A proposal to mitigate false discovery in CSCW research

This post was co-authored by Benjamin Mako Hill and Aaron Shaw. We wrote it following a conversation with the CSCW 2018 papers chairs. At their encouragement, we put together this proposal that we plan to bring to the CSCW town hall meeting. Thanks to Karrie Karahalios, Airi Lampinen, Geraldine Fitzpatrick, and Andrés Monroy-Hernández for engaging in the conversation with us and for facilitating the participation of the CSCW community.

False discovery in empirical research

There is growing evidence that an enormous portion of published quantitative research is wrong. In fields where recognition of “false discovery” has prompted systematic re-examinations of published findings, it has led to a replication crisis. For example, a systematic attempt to reproduce influential results in social psychology failed to replicate a majority of them.
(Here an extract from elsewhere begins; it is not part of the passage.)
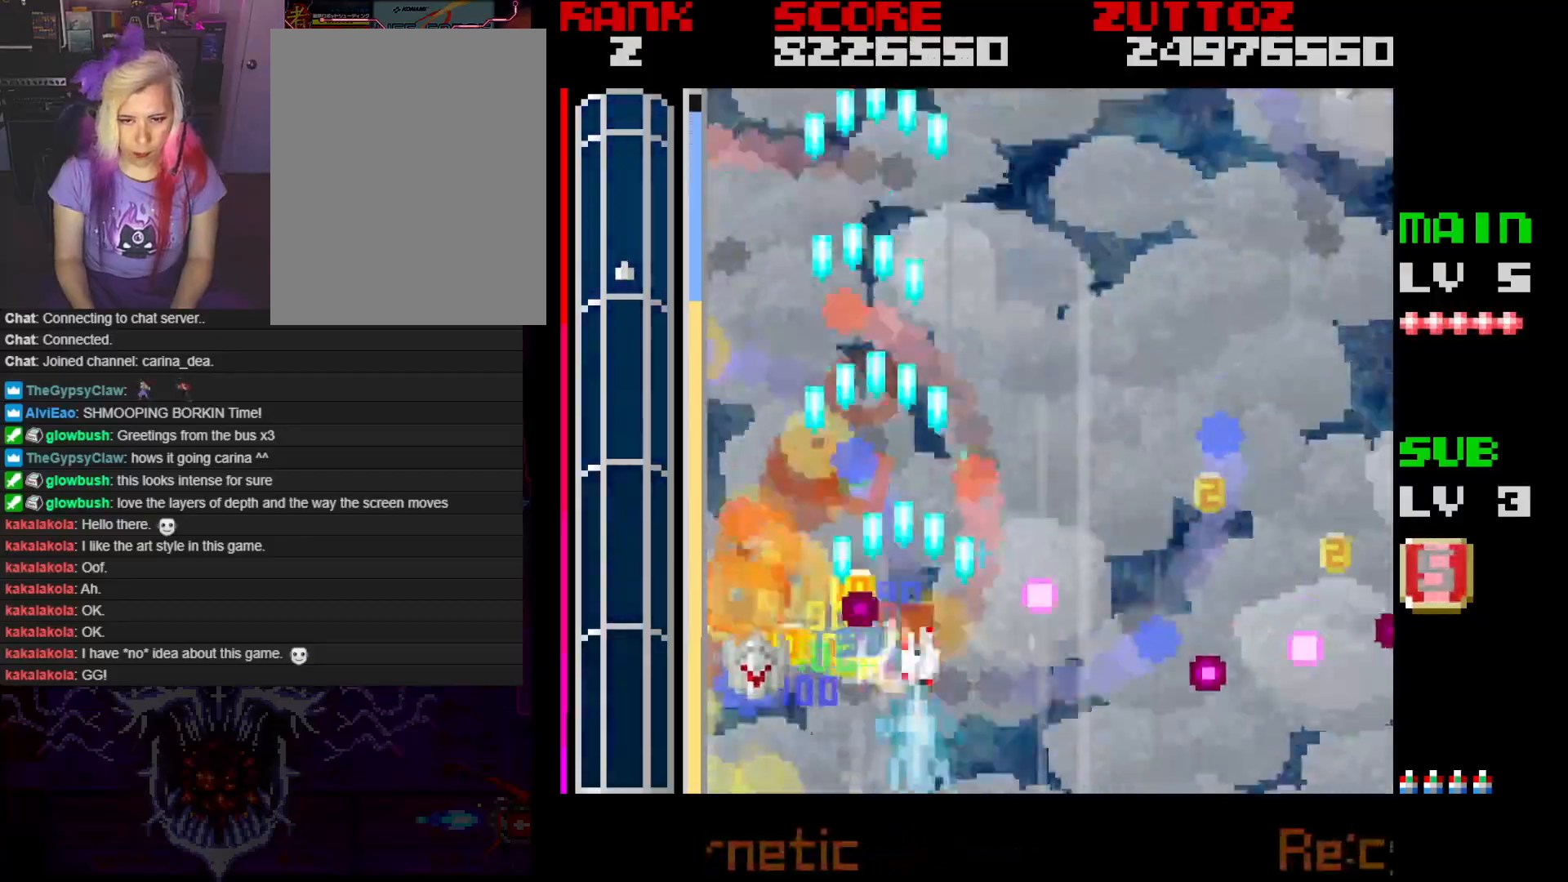
{"buttons": ["A", "DPAD_RIGHT"], "events": [[350, "DPAD_UP", "up"]]}
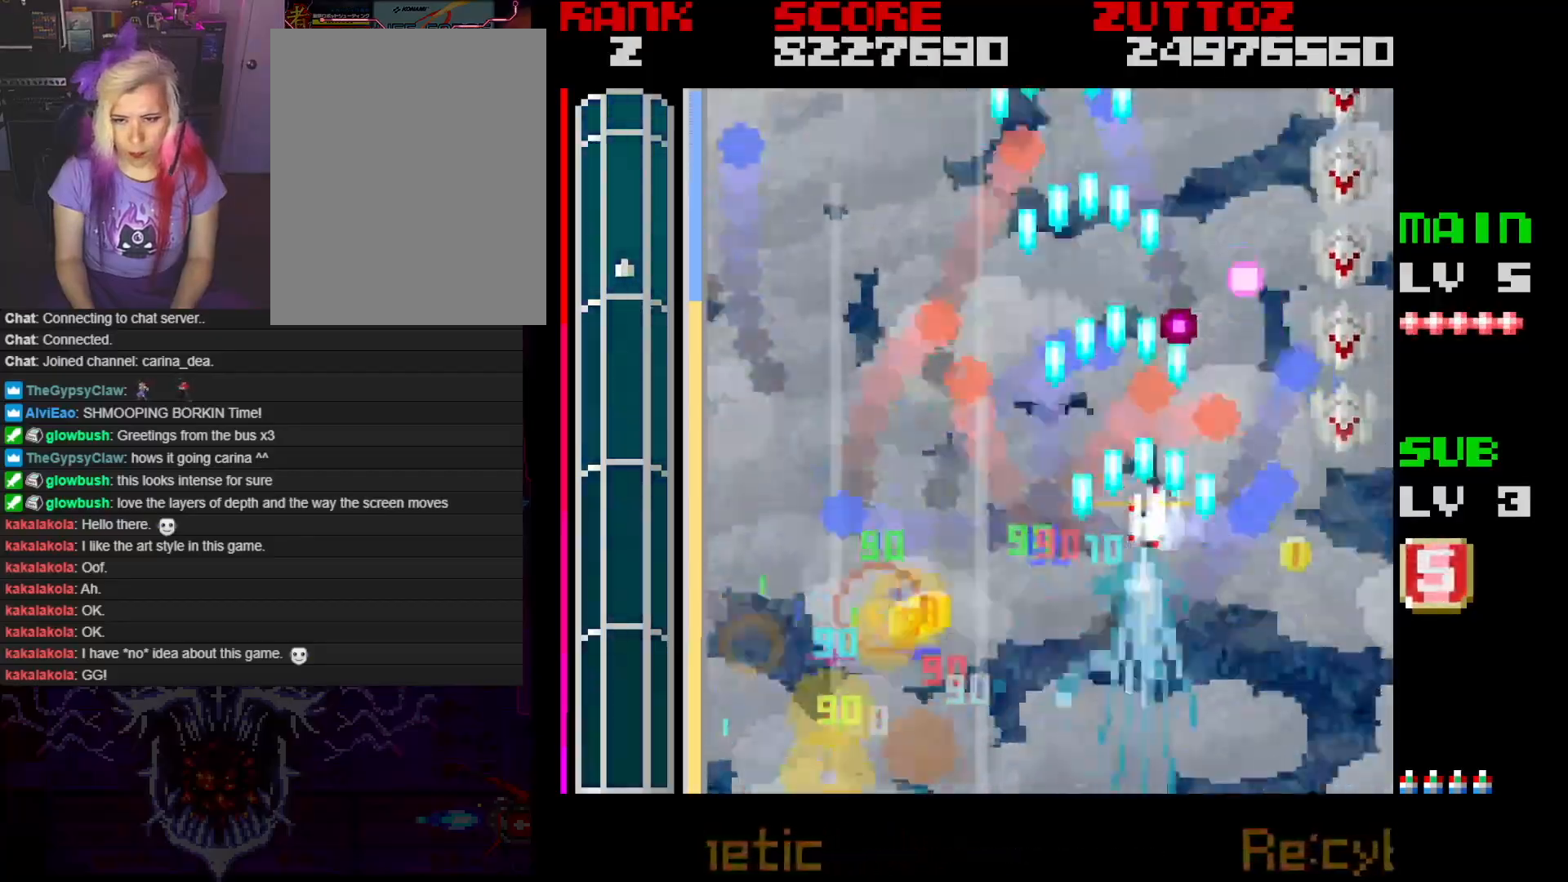
{"buttons": ["A", "DPAD_DOWN", "DPAD_RIGHT"], "events": [[150, "DPAD_DOWN", "down"], [200, "DPAD_RIGHT", "up"], [450, "DPAD_RIGHT", "down"]]}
Another attempt focused on social research in top general science journals and failed to replicate more than a third and found that the size of effects were, on average, overstated by a factor of two.

Quantitative methodologists argue that the high rates of false discovery are, among other reasons, a function of common research practices carried out in good faith. Such practices include accidental or intentional p-hacking where researchers try variations of their analysis until they find significant results; a garden of forking paths where researcher decisions lead to a vast understatement of the number of true “researcher degrees of freedom” in their research designs; the file-drawer problem which leads only statistically significant results to be published; and underpowered studies, which make it so that only overstated effect sizes can be detected.

Graph of the relationship between statistical power and the rates of false discovery. [Taken from this answer on the statistics Q&A site Cross Validated.]
To the degree that much of CSCW and HCI use the same research methods and approaches as these other social scientific fields, there is every reason to believe that these issues extend to social computing research. Of course, given that replication is exceedingly rare in HCI, HCI researchers will rarely even find out that a result is wrong.

To date, no comprehensive set of solutions to these issues exists. However, scholarly communities can take steps to reduce the threat of false discovery. One set of approaches to doing so involves the introduction of changes to the way quantitative studies are planned, executed, and reviewed. We want to encourage the CSCW community to consider supporting some of these practices.

Among the approaches developed and adopted in other research communities, several involve breaking up research into two distinct stages: a first stage in which research designs are planned, articulated, and recorded; and a second stage in which results are computed following the procedures in the recorded design (documenting any changes). This stage-based process ensures that designs cannot shift in ways that shape findings without some clear acknowledgement that such a shift has occurred. When changes happen, adjustments can sometimes be made in the computation of statistical tests. Readers and reviewers of the work can also have greater awareness of the degree to which the statistical tests accurately reflect the analysis procedures or not and adjust their confidence in the findings accordingly.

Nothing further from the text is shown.